▶ EXERCISE INSTRUCTIONS: Although the records include pictures, print only the rest, exactly as written.

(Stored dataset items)
=-=-=

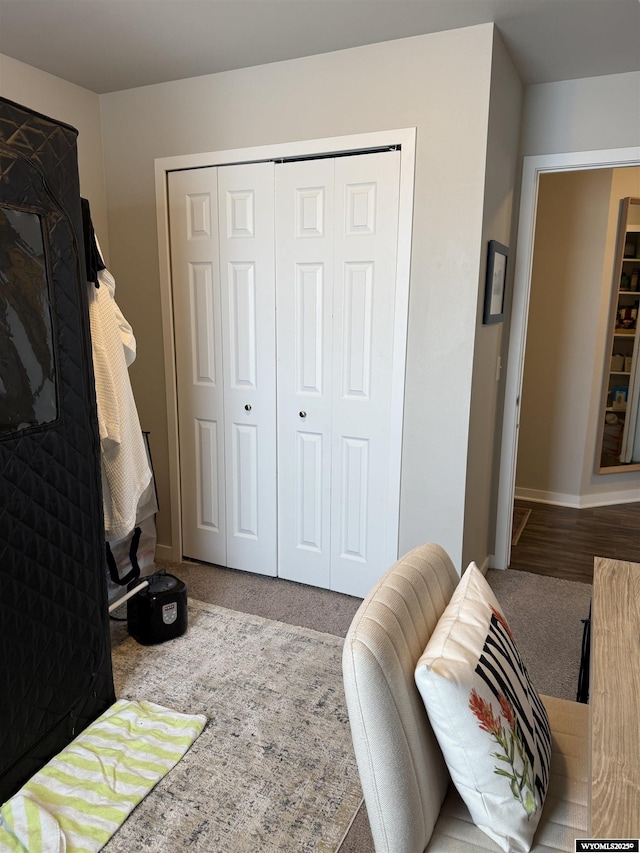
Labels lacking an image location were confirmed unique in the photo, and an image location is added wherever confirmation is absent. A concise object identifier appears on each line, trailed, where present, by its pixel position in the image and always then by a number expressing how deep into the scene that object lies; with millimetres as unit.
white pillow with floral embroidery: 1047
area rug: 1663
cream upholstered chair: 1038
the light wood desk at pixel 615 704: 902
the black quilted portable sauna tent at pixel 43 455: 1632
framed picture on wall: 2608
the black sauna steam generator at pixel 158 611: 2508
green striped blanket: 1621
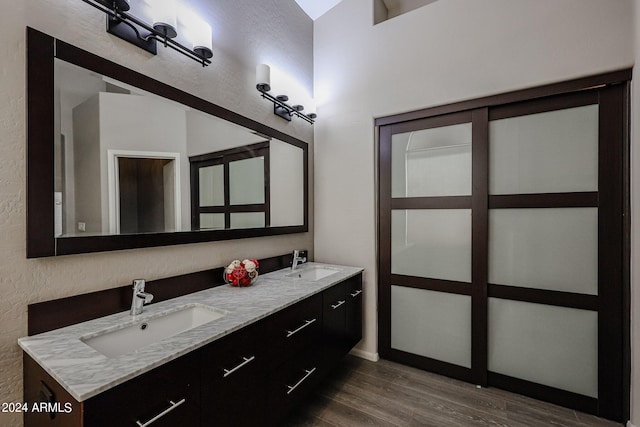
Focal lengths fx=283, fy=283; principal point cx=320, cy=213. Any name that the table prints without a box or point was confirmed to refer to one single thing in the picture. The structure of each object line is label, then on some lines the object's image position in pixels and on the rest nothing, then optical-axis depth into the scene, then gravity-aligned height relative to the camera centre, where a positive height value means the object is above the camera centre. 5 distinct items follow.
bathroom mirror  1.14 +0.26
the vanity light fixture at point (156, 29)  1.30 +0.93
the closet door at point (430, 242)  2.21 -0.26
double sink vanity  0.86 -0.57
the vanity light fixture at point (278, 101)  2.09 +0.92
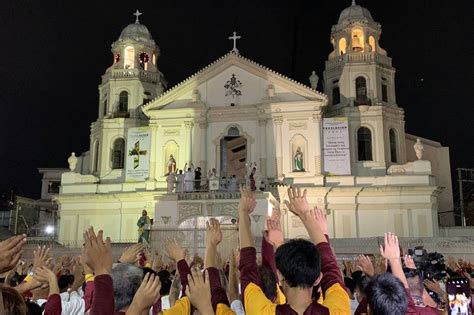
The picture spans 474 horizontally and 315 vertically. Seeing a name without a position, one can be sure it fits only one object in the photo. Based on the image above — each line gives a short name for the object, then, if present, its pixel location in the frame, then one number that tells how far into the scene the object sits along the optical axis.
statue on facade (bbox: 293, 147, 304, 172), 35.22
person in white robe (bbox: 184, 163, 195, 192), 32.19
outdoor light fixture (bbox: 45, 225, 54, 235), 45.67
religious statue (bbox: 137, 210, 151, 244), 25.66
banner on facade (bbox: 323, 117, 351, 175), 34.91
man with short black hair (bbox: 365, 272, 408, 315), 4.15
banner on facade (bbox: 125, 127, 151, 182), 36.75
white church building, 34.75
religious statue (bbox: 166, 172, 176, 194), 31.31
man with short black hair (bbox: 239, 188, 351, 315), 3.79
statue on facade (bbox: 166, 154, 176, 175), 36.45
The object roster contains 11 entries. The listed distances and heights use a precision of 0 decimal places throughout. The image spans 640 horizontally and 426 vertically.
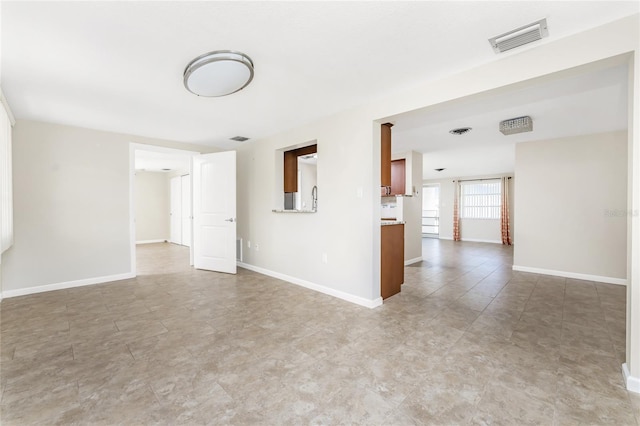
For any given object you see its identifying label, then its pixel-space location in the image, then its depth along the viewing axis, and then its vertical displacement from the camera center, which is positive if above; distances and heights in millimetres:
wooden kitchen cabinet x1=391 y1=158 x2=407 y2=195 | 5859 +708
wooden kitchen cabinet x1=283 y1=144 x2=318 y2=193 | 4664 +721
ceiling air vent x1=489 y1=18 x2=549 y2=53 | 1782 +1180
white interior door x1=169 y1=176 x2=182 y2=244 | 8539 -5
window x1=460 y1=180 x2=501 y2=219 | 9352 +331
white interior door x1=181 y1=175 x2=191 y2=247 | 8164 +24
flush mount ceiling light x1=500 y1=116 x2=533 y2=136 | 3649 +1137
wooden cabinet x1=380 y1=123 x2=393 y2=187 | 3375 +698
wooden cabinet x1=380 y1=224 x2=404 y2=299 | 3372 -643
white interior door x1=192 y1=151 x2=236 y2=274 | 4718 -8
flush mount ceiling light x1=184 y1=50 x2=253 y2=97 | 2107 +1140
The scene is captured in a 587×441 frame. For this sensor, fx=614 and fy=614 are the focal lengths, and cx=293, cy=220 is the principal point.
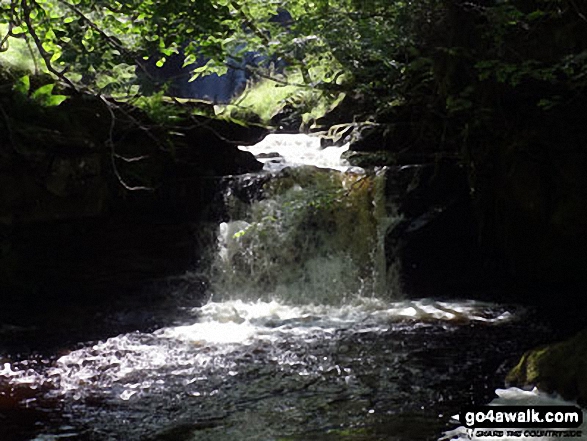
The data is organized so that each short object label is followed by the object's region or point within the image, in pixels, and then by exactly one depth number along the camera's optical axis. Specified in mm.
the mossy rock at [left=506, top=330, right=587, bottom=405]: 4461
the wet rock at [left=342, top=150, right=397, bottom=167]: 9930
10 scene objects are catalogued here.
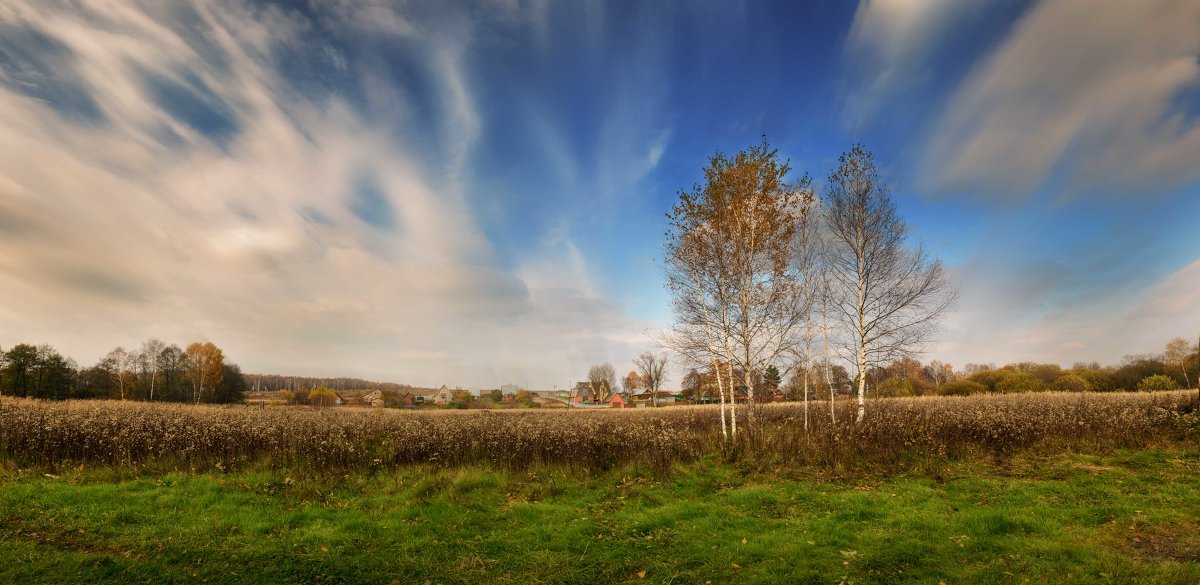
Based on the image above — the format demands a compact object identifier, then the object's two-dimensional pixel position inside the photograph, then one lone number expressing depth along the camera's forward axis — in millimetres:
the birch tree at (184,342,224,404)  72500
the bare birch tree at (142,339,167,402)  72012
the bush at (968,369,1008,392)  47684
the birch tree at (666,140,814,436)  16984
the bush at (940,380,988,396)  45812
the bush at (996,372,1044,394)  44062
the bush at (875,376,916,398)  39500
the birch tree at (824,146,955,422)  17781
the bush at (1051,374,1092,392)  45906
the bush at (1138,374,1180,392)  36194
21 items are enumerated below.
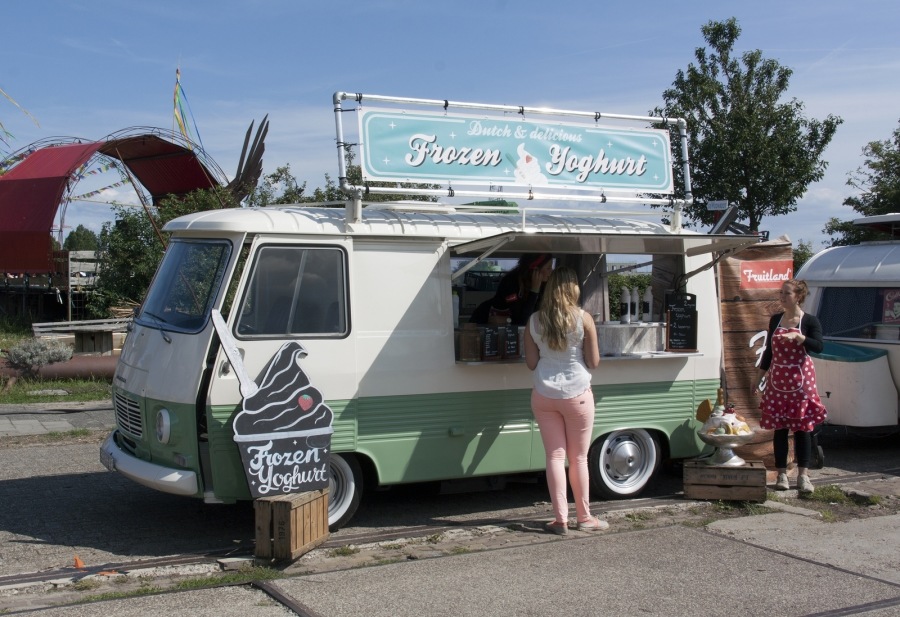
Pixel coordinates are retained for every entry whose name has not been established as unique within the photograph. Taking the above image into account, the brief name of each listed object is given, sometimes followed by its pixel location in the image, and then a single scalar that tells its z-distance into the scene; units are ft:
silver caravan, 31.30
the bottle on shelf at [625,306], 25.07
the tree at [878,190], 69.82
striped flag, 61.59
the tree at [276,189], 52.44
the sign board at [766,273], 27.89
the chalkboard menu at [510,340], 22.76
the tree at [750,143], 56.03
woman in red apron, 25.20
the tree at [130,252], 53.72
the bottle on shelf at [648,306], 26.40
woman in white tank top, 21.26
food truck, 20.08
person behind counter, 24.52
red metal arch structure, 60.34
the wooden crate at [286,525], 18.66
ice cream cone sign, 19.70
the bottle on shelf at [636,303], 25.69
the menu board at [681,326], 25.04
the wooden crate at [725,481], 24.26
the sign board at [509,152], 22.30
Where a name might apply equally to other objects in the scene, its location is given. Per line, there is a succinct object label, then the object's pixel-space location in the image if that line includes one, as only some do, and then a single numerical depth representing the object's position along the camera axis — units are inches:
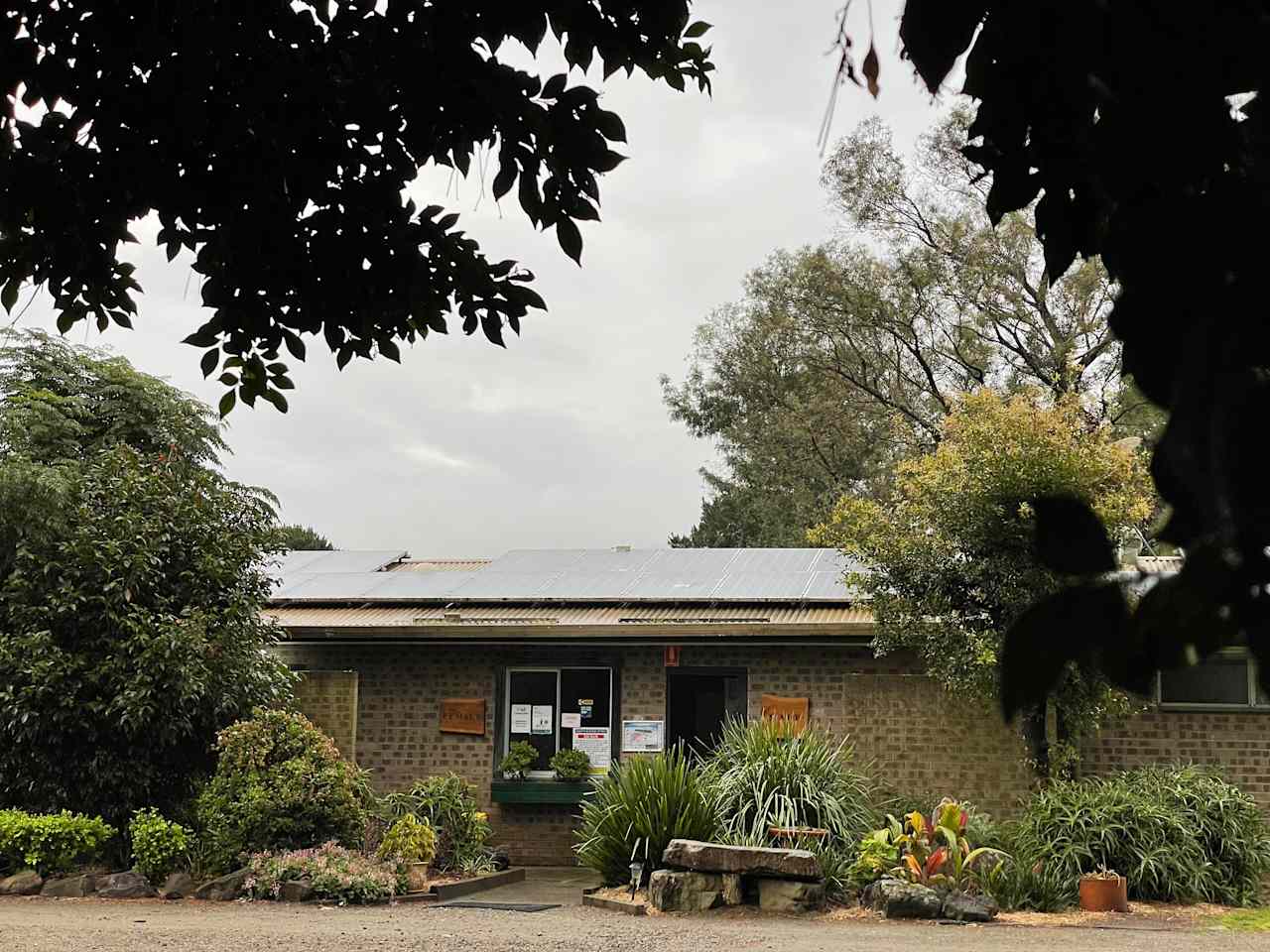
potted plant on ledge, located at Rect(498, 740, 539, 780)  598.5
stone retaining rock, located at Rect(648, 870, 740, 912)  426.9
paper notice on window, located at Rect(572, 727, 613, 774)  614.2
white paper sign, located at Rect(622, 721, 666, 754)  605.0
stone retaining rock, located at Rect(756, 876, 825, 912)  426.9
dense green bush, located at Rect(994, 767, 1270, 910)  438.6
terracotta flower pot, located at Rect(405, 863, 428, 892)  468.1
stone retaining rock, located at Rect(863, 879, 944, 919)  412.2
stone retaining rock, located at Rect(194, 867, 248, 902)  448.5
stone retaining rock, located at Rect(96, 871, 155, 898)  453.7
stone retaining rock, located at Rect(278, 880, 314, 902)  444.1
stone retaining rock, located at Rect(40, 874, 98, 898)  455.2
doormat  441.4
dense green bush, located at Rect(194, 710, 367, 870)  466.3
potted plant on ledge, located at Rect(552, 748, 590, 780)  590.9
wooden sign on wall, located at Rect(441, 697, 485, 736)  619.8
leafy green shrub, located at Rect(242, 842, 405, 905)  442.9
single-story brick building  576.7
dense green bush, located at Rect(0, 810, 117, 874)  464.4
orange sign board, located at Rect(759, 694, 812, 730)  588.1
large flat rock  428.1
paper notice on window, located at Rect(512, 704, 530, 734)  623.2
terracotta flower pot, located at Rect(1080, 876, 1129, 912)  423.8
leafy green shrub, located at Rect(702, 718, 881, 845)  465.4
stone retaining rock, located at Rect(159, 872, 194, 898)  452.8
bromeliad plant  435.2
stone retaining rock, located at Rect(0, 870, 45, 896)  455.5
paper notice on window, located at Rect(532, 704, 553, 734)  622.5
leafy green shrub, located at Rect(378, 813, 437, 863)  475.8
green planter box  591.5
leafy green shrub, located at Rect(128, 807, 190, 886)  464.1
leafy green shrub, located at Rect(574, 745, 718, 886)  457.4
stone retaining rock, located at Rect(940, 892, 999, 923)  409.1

=-=-=

▶ TASK OUTPUT:
Labels lacking an image location were confirmed unique in the photo, and an image location is added wherever confirmation is absent. A concise object identifier appears on each line, trailed, where present, by its pixel position in the image and always then by a number expressing how deep into the scene that object lies; with millimetres as unit.
white pillow with floral embroidery: 1047
area rug: 1663
cream upholstered chair: 1038
the light wood desk at pixel 615 704: 902
the black quilted portable sauna tent at pixel 43 455: 1632
framed picture on wall: 2608
the black sauna steam generator at pixel 158 611: 2508
green striped blanket: 1621
Focal lengths fx=283, fy=283; principal point cx=320, cy=213. Any name that the table prints without a box or point was confirmed to refer to one single thing in the picture. The structure of each object line is label, then on some lines the object's image position in pixels and on the rest nothing, then optical-axis depth into the scene, then gravity-aligned height relative to the camera centre, where a positive height value means the object is above the camera centre. 5 distinct items follow.
bathroom mirror  1.14 +0.26
the vanity light fixture at point (156, 29)  1.30 +0.93
the closet door at point (430, 242)  2.21 -0.26
double sink vanity  0.86 -0.57
the vanity light fixture at point (278, 101)  2.09 +0.92
The picture spans 474 horizontally and 315 vertically. Seeing a name without a position, one can be sure it fits only one object in the photo. Based on the image above — each line gives a short name for the object, then, if present, its pixel location in the frame, then one number that tells how far into the scene the object sits along the optical axis.
statue on facade (bbox: 293, 147, 304, 172), 35.22
person in white robe (bbox: 184, 163, 195, 192), 32.19
outdoor light fixture (bbox: 45, 225, 54, 235), 45.67
religious statue (bbox: 137, 210, 151, 244), 25.66
banner on facade (bbox: 323, 117, 351, 175), 34.91
man with short black hair (bbox: 365, 272, 408, 315), 4.15
banner on facade (bbox: 125, 127, 151, 182), 36.75
white church building, 34.75
religious statue (bbox: 166, 172, 176, 194), 31.31
man with short black hair (bbox: 239, 188, 351, 315), 3.79
statue on facade (bbox: 166, 154, 176, 175), 36.45
The object roster contains 11 entries. The listed distances and heights use a precision of 0 decimal places throughout. The image spans 640 horizontally and 426 vertically.
For any given object you see its identifying label, then its pixel-space location in the image, then its depth along the viewing axis, and then its vertical displacement from the camera center, which is positive if above; distances and heights in millimetres:
wooden kitchen cabinet x1=391 y1=158 x2=407 y2=195 | 5859 +708
wooden kitchen cabinet x1=283 y1=144 x2=318 y2=193 | 4664 +721
ceiling air vent x1=489 y1=18 x2=549 y2=53 | 1782 +1180
white interior door x1=169 y1=176 x2=182 y2=244 | 8539 -5
window x1=460 y1=180 x2=501 y2=219 | 9352 +331
white interior door x1=181 y1=175 x2=191 y2=247 | 8164 +24
flush mount ceiling light x1=500 y1=116 x2=533 y2=136 | 3649 +1137
wooden cabinet x1=380 y1=123 x2=393 y2=187 | 3375 +698
wooden cabinet x1=380 y1=224 x2=404 y2=299 | 3372 -643
white interior door x1=192 y1=151 x2=236 y2=274 | 4718 -8
flush mount ceiling light x1=184 y1=50 x2=253 y2=97 | 2107 +1140
The scene is captured in a 587×441 frame. For this sensor, fx=614 and fy=614 are the focal lengths, and cx=293, cy=220 is the principal point.
The data is organized so that each short object label is followed by the object's region or point within the image, in pixels, and then by exactly one depth number along the camera's optical axis. Specified in mm.
the mossy rock at [left=506, top=330, right=587, bottom=405]: 4461
the wet rock at [left=342, top=150, right=397, bottom=167]: 9930
10 scene objects are catalogued here.
Based on the image above — the format demands a compact object identifier, then the object's two-dimensional pixel position inside the photograph, then one lone number expressing depth along the camera's forward axis — in millimetres:
the birch tree at (184,342,224,404)  72500
the bare birch tree at (142,339,167,402)  72012
the bush at (968,369,1008,392)  47684
the birch tree at (666,140,814,436)  16984
the bush at (940,380,988,396)  45812
the bush at (996,372,1044,394)  44062
the bush at (875,376,916,398)  39500
the birch tree at (824,146,955,422)  17781
the bush at (1051,374,1092,392)  45906
the bush at (1138,374,1180,392)  36194
21 items are enumerated below.
Pixel coordinates are retained for every entry whose name has not been established as unique within the photograph. Taking the above image into account, the brief name of each listed object is given, sometimes followed by its pixel location in the image, and then a single scalar that tells its z-distance into the scene; units are ft:
silver caravan, 31.30
the bottle on shelf at [625,306], 25.07
the tree at [878,190], 69.82
striped flag, 61.59
the tree at [276,189], 52.44
the sign board at [766,273], 27.89
the chalkboard menu at [510,340], 22.76
the tree at [750,143], 56.03
woman in red apron, 25.20
the tree at [130,252], 53.72
the bottle on shelf at [648,306], 26.40
woman in white tank top, 21.26
food truck, 20.08
person behind counter, 24.52
red metal arch structure, 60.34
the wooden crate at [286,525], 18.66
ice cream cone sign, 19.70
the bottle on shelf at [636,303], 25.69
the menu board at [681,326], 25.04
the wooden crate at [725,481], 24.26
the sign board at [509,152], 22.30
Where a name might apply equally to other objects in the scene, its location is given. Per line, there is a succinct object label, then the object's pixel-space location in the image if that line includes one, as only some do, and then a single numerical depth representing the object's position along the camera axis — units are inches:
potted plant on ledge, located at Rect(498, 740, 539, 780)  598.5
stone retaining rock, located at Rect(648, 870, 740, 912)  426.9
paper notice on window, located at Rect(572, 727, 613, 774)  614.2
white paper sign, located at Rect(622, 721, 666, 754)  605.0
stone retaining rock, located at Rect(756, 876, 825, 912)  426.9
dense green bush, located at Rect(994, 767, 1270, 910)  438.6
terracotta flower pot, located at Rect(405, 863, 428, 892)  468.1
stone retaining rock, located at Rect(863, 879, 944, 919)  412.2
stone retaining rock, located at Rect(194, 867, 248, 902)  448.5
stone retaining rock, located at Rect(96, 871, 155, 898)  453.7
stone retaining rock, located at Rect(278, 880, 314, 902)  444.1
stone retaining rock, located at Rect(40, 874, 98, 898)  455.2
doormat  441.4
dense green bush, located at Rect(194, 710, 367, 870)  466.3
potted plant on ledge, located at Rect(552, 748, 590, 780)  590.9
wooden sign on wall, located at Rect(441, 697, 485, 736)  619.8
leafy green shrub, located at Rect(242, 842, 405, 905)  442.9
single-story brick building  576.7
dense green bush, located at Rect(0, 810, 117, 874)  464.4
orange sign board, located at Rect(759, 694, 812, 730)  588.1
large flat rock  428.1
paper notice on window, located at Rect(512, 704, 530, 734)  623.2
terracotta flower pot, located at Rect(1080, 876, 1129, 912)  423.8
leafy green shrub, located at Rect(702, 718, 881, 845)  465.4
stone retaining rock, located at Rect(159, 872, 194, 898)  452.8
bromeliad plant  435.2
stone retaining rock, located at Rect(0, 870, 45, 896)  455.5
paper notice on window, located at Rect(532, 704, 553, 734)  622.5
leafy green shrub, located at Rect(378, 813, 437, 863)  475.8
green planter box  591.5
leafy green shrub, located at Rect(128, 807, 190, 886)  464.1
leafy green shrub, located at Rect(574, 745, 718, 886)  457.4
stone retaining rock, located at Rect(940, 892, 999, 923)  409.1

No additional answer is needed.